::: SOURCE

The Beverly Hills brothers were 18 and 21, respectively, when they shot and killed their parents, José and Kitty Menendez, in 1989. Their initial 1993 trial, where they were tried jointly and with separate juries, ended in a hung jury. The female jurors sided with their self-defense argument, that both boys had been sexually, physically and emotionally abused by their father since they were children and that, with their mother in the know, they feared for their lives; but the male jurors did not.

“The first trial was a hung jury. It was not something that a jury of their peers was able to convict them on, and it was almost retried for a whole new generation in real time [in 2020], and people were very emotional about it,” Ross Dinerstein, producer of Netflix’s new The Menendez Brothers documentary, recently explained in a chat with The Hollywood Reporter about how Court TV’s revisiting of the case helped spawn a TikTok and social media movement calling for the release of Erik and Lyle.

“It really kickstarted interest again,” echoed his Campfire Studios partner on the doc, Rebecca Evans. “Today, people are looking at cases like this, cases of abuse, in a different way. So [our documentary] was an opportunity to tell their story, both for us and for them, in a different time when people are thinking about things differently.”

::::::
::: DATASET

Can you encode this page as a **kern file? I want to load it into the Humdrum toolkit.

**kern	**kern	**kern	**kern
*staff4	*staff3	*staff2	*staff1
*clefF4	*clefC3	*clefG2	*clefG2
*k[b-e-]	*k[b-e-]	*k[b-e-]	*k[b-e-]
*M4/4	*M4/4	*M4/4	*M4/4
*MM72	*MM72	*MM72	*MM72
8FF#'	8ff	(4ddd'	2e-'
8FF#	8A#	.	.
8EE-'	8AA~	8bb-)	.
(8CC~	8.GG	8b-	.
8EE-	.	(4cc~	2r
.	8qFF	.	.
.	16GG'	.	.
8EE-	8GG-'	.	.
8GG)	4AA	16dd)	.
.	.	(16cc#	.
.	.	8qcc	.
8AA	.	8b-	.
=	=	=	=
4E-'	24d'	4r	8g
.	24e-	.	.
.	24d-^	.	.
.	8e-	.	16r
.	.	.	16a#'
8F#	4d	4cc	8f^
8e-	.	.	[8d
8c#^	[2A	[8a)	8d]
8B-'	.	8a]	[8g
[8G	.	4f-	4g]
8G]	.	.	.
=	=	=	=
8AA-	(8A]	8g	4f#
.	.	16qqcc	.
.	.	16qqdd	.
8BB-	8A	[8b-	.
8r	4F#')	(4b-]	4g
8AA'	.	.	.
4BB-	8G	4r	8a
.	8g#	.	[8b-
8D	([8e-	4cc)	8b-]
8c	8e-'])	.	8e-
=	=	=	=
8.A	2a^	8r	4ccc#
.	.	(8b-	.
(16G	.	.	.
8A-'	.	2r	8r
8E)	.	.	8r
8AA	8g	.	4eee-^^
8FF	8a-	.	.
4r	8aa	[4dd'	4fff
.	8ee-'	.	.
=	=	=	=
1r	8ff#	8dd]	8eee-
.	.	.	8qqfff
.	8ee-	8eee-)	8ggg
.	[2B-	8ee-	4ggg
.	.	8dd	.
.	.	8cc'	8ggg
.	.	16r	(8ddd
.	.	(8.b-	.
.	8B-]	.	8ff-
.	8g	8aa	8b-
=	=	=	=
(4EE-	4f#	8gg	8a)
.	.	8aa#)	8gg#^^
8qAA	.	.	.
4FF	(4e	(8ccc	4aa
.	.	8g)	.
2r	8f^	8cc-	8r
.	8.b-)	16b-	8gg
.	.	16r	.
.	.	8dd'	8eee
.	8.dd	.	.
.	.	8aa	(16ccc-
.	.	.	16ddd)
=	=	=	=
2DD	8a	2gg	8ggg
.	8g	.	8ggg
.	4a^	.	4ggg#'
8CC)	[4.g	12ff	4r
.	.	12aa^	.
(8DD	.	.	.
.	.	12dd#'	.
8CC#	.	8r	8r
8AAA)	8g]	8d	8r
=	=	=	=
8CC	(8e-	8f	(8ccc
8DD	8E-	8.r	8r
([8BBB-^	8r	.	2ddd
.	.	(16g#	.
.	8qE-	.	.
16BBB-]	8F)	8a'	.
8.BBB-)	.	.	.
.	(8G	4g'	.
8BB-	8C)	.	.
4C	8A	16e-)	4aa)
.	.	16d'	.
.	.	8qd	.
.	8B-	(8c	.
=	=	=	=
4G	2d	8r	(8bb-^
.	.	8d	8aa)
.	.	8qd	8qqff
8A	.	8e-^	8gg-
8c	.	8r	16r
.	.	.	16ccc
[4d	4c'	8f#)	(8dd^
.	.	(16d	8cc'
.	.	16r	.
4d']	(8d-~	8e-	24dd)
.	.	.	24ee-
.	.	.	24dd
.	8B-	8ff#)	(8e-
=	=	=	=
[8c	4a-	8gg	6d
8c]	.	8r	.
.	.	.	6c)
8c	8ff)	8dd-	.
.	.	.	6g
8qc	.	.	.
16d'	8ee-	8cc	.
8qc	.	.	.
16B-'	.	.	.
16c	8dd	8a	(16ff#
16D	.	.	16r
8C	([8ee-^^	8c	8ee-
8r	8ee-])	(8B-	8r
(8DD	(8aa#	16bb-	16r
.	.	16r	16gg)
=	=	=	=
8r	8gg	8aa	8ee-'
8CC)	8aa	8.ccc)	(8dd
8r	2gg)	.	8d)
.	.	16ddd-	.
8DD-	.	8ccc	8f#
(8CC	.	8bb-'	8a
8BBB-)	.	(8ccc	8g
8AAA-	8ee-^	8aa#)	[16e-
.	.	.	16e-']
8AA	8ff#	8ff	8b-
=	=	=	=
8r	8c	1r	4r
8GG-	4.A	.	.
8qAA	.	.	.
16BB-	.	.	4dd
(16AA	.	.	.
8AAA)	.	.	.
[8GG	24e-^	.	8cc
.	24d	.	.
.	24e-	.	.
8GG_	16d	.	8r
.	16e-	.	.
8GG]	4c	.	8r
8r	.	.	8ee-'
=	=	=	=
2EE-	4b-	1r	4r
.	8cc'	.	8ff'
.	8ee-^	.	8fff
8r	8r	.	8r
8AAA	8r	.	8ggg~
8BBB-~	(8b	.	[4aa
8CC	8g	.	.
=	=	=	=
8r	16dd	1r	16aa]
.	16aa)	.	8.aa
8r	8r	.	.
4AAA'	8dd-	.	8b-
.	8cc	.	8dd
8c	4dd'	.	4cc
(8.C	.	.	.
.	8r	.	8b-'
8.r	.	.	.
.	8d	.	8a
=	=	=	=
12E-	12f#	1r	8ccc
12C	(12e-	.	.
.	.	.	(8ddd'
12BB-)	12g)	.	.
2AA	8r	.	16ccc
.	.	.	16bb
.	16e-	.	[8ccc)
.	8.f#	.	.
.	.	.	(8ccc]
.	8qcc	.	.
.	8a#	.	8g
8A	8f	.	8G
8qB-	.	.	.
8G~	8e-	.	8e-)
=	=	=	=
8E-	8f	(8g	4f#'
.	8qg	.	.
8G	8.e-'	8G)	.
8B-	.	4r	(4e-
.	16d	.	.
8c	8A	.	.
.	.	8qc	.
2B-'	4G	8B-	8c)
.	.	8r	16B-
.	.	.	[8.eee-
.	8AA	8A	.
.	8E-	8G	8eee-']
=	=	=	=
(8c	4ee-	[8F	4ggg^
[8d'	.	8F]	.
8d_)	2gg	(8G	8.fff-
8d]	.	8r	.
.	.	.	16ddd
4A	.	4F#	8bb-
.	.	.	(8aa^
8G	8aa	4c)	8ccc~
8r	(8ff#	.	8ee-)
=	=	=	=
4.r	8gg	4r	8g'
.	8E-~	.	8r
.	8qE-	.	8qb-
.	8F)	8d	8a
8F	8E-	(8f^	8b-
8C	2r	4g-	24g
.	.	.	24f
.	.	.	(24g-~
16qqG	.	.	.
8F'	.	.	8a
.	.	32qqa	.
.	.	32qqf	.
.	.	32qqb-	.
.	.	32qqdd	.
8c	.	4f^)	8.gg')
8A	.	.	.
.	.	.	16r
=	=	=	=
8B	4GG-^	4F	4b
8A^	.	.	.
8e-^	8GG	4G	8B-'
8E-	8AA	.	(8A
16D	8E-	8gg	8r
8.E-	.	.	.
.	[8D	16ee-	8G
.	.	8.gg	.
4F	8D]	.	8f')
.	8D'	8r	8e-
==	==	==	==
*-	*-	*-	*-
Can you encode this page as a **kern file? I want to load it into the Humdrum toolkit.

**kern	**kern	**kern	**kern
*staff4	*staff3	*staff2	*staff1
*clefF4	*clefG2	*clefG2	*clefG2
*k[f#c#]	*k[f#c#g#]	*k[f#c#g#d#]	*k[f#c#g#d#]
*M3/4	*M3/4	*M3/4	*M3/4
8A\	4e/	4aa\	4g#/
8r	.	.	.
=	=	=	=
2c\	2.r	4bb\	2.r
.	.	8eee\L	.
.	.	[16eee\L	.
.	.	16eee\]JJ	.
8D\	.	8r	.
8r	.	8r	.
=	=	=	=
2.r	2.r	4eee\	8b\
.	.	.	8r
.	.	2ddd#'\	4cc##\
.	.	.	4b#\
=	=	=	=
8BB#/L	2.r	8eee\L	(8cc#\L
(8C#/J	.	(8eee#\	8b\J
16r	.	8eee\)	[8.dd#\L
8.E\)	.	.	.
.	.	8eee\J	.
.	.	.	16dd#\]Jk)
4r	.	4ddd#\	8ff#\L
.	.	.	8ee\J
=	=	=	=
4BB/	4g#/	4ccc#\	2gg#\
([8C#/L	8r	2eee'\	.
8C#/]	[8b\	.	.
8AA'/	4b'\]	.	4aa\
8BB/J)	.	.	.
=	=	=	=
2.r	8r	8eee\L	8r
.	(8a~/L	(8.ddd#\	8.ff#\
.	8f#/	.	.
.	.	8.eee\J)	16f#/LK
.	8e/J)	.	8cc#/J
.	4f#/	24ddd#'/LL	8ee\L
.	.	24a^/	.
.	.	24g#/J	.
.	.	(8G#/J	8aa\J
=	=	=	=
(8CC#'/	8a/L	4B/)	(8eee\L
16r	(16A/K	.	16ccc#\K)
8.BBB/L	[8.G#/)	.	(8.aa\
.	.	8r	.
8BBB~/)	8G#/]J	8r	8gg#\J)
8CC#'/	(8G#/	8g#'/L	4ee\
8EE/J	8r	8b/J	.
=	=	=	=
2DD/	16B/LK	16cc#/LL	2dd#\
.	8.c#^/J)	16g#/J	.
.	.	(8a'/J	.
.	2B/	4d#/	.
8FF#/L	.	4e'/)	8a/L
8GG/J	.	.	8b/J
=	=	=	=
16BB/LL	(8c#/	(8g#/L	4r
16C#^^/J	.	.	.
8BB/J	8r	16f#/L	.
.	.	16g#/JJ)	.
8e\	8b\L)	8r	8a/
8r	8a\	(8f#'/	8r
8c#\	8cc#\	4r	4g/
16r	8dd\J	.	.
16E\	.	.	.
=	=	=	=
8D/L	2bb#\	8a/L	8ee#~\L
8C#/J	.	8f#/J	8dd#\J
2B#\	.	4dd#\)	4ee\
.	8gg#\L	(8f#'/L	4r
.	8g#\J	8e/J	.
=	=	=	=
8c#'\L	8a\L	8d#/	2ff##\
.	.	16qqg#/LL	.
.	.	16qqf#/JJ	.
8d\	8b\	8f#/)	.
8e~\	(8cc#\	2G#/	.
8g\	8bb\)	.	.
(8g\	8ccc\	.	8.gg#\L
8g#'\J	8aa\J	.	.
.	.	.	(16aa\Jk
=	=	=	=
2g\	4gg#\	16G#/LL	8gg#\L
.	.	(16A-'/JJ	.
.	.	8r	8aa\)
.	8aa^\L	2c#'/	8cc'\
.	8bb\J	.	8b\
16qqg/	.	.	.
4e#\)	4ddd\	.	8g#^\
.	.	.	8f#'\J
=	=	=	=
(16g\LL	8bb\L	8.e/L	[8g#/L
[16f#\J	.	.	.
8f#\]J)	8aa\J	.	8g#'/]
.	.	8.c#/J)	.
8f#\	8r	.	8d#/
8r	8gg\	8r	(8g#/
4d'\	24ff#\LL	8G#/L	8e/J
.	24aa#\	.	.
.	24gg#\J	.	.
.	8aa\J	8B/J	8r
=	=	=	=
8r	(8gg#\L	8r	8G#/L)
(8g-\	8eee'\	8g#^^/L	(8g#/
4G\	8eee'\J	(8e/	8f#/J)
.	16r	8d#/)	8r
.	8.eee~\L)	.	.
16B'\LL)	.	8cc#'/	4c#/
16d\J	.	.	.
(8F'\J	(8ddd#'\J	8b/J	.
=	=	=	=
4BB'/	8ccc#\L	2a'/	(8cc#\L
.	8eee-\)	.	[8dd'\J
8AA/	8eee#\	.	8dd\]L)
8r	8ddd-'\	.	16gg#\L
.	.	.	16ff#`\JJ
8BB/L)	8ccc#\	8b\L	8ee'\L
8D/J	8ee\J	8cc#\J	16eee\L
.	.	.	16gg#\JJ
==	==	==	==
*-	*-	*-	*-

::::::

WRITTEN INSTRUCTION A
Answer these questions from the Menendez brothers text:
(i) In what year did the brothers kill their parents?
(ii) In the 1993 trial, which jurors sided with the self-defense argument?
(iii) Who was Ross Dinerstein's Campfire Studios partner on the documentary?
WRITTEN INSTRUCTION B
Repeat everything in the Menendez brothers text from "The Beverly Hills" down to "jurors did not.".

CORRECT RESULT A
(i) 1989
(ii) The female jurors
(iii) Rebecca Evans

CORRECT RESULT B
The Beverly Hills brothers were 18 and 21, respectively, when they shot and killed their parents, José and Kitty Menendez, in 1989. Their initial 1993 trial, where they were tried jointly and with separate juries, ended in a hung jury. The female jurors sided with their self-defense argument, that both boys had been sexually, physically and emotionally abused by their father since they were children and that, with their mother in the know, they feared for their lives; but the male jurors did not.